Association Mapping
A New Method for User-Research in Post-Ubiquity Human-Computer Interaction
I wanted to re-write my dissertation’s introduction after the work I've been putting into it for the past few weeks. This version is just under 1000 words. Before, the introduction was around 8000. Those other 7000 words end up forming the basis of the Lit Review though some will also be used for expanding the Intro past this bit.
It is now more difficult to escape the computer than it is to find one. Through myriad devices, users are now performing tasks within an eco-system of applications. No single company, single developer, or single user can comprehend the entirety of that eco-system outside of their respective boundaries. Software design as well as the manner through which user-testing is performed is in need of new approaches that allow these disparate devices, applications, users, and tasks to be considered in concurrence. In doing so, hybrid actors consisting of human and non-human objects and their multi-faceted contexts will allow designers and researchers to construct a wider, more society-facing picture of use.

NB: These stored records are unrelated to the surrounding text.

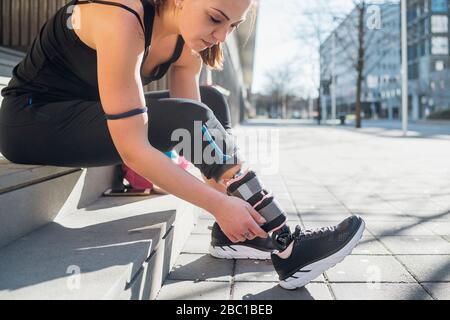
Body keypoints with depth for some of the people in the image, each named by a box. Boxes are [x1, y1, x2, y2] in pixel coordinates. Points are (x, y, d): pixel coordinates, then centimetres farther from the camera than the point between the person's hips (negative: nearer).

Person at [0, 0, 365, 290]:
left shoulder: (187, 41, -6)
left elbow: (194, 129, -9)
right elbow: (132, 149, -34)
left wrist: (232, 205, -17)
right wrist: (219, 204, -31)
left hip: (90, 112, 8)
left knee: (212, 101, -1)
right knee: (191, 118, -25)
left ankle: (232, 232, -2)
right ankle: (289, 250, -19)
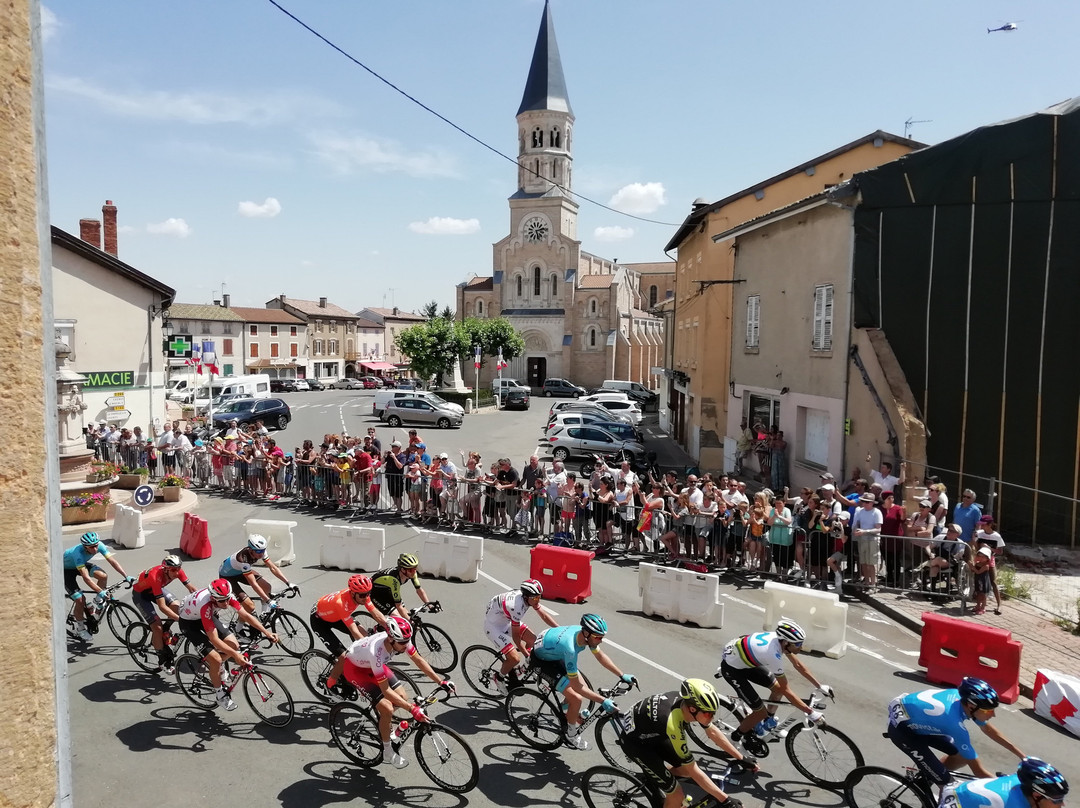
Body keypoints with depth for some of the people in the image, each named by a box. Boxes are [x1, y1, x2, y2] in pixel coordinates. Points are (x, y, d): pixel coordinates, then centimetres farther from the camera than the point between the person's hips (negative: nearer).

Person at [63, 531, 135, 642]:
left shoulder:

We, as in everyone who uses or designs something on a computer, all subscribe to a single ontology that forms the basis of our collective experiences. Computer software and computer hardware, even computer languages are designed through the ontology of 1 user (or function) to 1 program (or calculation) on 1 device (or processor). When networked or distributed, this paradigm does not change; rather, it becomes many doing the same task one-at-a-time at incredible speeds. This ontology has been extremely successful. However, as the computer has gotten smaller and been inserted into smaller and smaller objects, it is increasingly difficult to study use through this 1–1–1 approach. To understand this ontology and why it has become problematic, it is necessary to consider a the development of the computer.

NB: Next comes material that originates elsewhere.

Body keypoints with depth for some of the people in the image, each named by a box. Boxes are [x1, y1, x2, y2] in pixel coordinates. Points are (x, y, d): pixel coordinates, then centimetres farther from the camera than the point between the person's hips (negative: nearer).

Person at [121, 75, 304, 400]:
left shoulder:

Throughout its brief history, the computer has been marked by three distinct developments: smaller, faster, and cheaper. When considered through the lens of early human-model processing theories, these three developments seem obvious. Computation is founded on augmenting human knowledge processes. As more and more human knowledge processes are given to the act of computation, these processes need to be available, reliable, and at the speed of human society. Throughout the pre-internet days of computation, determining the speed of human processing and how best to augment it with computation was a focal point of development.
At some point, these developments shifted from augmenting humans to augmenting human society. The computer is no longer augmenting human consciousness or human processing speed. Instead, the computer has begun to mimic the substance society itself is formed by. Devices and applications are now so integrated with everyday life that the possibilities of computation have become difficult to comprehend at scale. This is evidenced by the increasingly regular deployment of automated misinformation, purposeful data perversion, and the spreading of alternative truths to users untrained in the possibility of these techniques. It is here that the 1–1–1 model becomes more problematic.

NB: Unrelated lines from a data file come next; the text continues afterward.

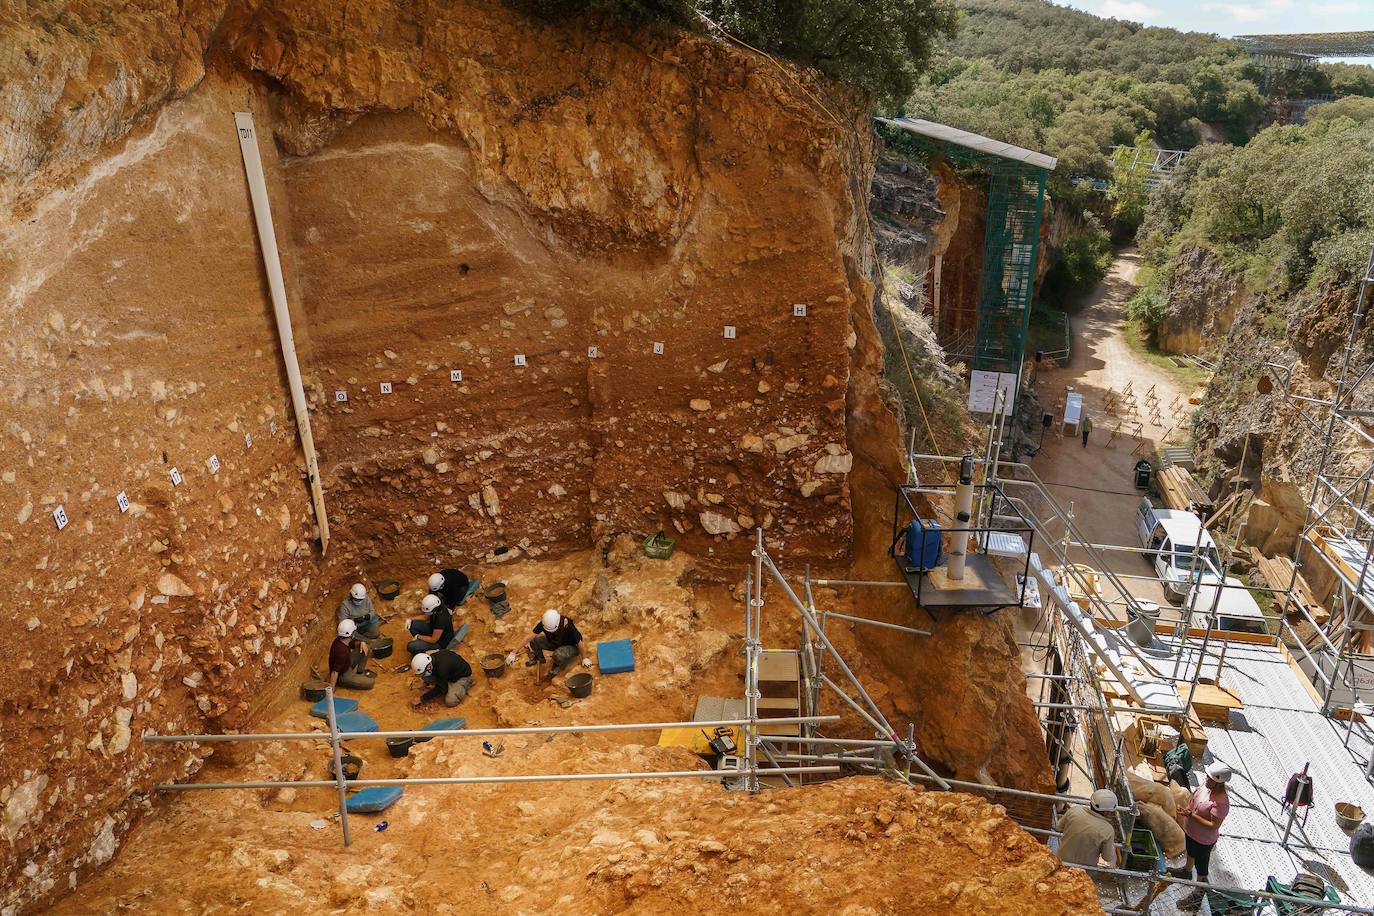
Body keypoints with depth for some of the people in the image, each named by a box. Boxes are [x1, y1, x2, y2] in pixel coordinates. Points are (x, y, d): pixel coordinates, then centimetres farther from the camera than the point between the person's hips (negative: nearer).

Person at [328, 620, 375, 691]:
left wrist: (361, 643, -11)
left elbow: (353, 643, 11)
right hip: (342, 676, -9)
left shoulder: (340, 639, -10)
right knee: (370, 682, -21)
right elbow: (335, 671, -37)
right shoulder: (342, 651, -37)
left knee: (364, 649, 7)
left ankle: (360, 671, 18)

The complexity of the substance we call computation is buried under easy-to-use, easy-to-understand, single-use software. In most cases, these software or applications are not meant to be able to communicate with one another in any other way than required to by an operating system. The study of computer use has changed to meet the tenuous relationship between humans and their machine by focusing on each application in its own context or as a context. As computers have become smaller, faster, and cheaper, the discipline of Human-Computer Interaction (HCI) has expanded to include more and more human-centered research spaces.
As a field that was birthed and developed in tandem with the development of the personal computer, HCI has been uniquely situated to aid the computer’s insertion into first the workplace, then the home, and ultimately society itself. There are two moments within the history and founding of HCI that form the foundation of this research. First, in the early 1980s a researcher at Xerox‘s PARC watched video footage of people trying to use a new printer. The researcher noticed that many users approached the machine with nothing but a goal. For each user, learning took place, “on the fly.”
Second, in 1987 two researchers proposed that users paradoxically “asymptote at relative mediocrity.” They went on to propose that rather than solve the paradox, it was something that needed to be designed around. From these two pieces of research, it is easier to understand why complexity was re-distributed through single-use applications. Designing products this way solved a simple problem; however, as smart phones have created unthinkable, unknowable use scenarios, HCI has begun to re-approach many of these early issues.
Through new approaches like Humanistic HCI, Actor-Network Theory, Object Oriented Ontology, Re-modernization, and different deployments of the tenets of play, it is becoming possible to construct a new ontology to use as the basis of design. In order to begin construction, the user and the context of use must be deconstructed. In essence, the user and its contexts must become parts again. This research presents a method — Mapping Associations — in an attempt to disassemble humans and the many objects required to become and stay human. In doing so, the hope is that instead of designing a single product meant to perform a single task, designers gain insight into the hybridity and agency of computationally-mediated objects in every day use.